> TASK BRIEF: Please restate word for word the line holding "గృధ్రం చ నిహతం" and every following line through the end of the entries.
══ RECORD SET
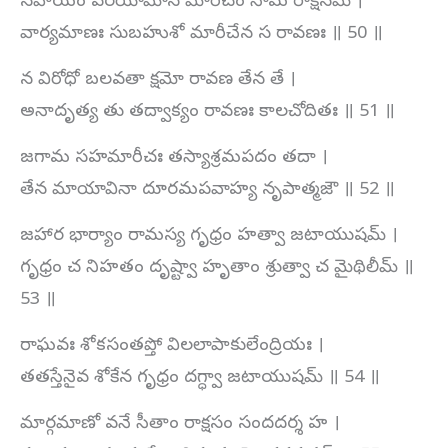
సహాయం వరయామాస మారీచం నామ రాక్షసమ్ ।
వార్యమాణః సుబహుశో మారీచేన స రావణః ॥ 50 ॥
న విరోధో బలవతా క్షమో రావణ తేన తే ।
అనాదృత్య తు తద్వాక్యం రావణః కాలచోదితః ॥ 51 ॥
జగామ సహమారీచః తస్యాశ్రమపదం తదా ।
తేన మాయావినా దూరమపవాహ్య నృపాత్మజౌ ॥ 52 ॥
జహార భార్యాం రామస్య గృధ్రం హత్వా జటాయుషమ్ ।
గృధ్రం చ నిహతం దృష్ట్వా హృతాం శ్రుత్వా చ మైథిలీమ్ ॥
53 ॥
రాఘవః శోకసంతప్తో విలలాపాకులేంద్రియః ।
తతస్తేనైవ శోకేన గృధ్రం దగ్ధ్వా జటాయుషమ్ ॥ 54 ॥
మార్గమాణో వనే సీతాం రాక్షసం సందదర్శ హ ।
════
> ANSWER SECTION:
గృధ్రం చ నిహతం దృష్ట్వా హృతాం శ్రుత్వా చ మైథిలీమ్ ॥
53 ॥
రాఘవః శోకసంతప్తో విలలాపాకులేంద్రియః ।
తతస్తేనైవ శోకేన గృధ్రం దగ్ధ్వా జటాయుషమ్ ॥ 54 ॥
మార్గమాణో వనే సీతాం రాక్షసం సందదర్శ హ ।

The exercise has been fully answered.